OK, I made up the “who are also Firefly fans,” but the rest is true. Surely the foster mother should be entirely free to decline to adopt a child for any reason or no reason at all, but it seems to me that the insistence on a Dutch-Vietnamese couple was remarkably detailed (whether it was H.G.’s insistence, or someone’s inartful reformulation of H.G.’s less specific “I think she’d be happier with a Eurasian couple”).

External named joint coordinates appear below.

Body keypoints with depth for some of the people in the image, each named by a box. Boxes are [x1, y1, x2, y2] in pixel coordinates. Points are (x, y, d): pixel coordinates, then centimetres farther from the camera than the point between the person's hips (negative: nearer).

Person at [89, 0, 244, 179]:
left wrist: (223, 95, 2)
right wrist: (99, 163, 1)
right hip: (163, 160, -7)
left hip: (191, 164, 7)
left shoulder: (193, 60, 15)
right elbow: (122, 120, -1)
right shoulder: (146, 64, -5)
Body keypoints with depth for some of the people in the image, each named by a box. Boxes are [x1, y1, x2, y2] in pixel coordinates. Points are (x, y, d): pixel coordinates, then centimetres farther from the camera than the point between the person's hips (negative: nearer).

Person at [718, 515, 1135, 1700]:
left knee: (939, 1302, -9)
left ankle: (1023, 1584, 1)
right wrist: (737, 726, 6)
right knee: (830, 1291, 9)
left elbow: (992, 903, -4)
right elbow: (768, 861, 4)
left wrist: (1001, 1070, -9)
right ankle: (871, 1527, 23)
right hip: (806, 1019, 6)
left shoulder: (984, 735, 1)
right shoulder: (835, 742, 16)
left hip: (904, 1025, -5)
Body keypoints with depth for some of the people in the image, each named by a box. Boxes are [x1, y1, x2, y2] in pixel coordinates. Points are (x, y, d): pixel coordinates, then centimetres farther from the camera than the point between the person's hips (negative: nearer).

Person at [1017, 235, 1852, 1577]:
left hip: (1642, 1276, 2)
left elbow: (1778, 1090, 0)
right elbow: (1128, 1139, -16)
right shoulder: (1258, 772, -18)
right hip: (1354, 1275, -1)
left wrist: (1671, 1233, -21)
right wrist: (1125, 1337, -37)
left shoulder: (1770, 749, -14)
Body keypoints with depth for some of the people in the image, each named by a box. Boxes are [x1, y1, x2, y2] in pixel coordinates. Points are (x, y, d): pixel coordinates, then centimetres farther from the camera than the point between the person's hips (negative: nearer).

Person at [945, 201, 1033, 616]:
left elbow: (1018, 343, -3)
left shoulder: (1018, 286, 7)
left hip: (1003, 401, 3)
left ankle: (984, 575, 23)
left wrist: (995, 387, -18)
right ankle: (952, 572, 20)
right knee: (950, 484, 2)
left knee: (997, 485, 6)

Yet, remarkably, the story has a happy ending, and an ethnically appropriate ending, for those who care about such things:
In April, the Department located a prospective adoptive couple, an “excellent match” with Serenity because one (of Dutch ancestry) is an officer at the Consulate General of the Netherlands in Los Angeles, and the other (of Vietnamese ancestry) is an FBI agent in Los Angeles.
What are the odds of that? In any case, the Dutch-Vietnamese couple is allowed to adopt Serenity T.; and H.G., who changed her mind and concluded she did want to adopt, has her ethnically specific wish (or at least someone’s ethnically specific formulation of her wish), though not her recantation, satisfied.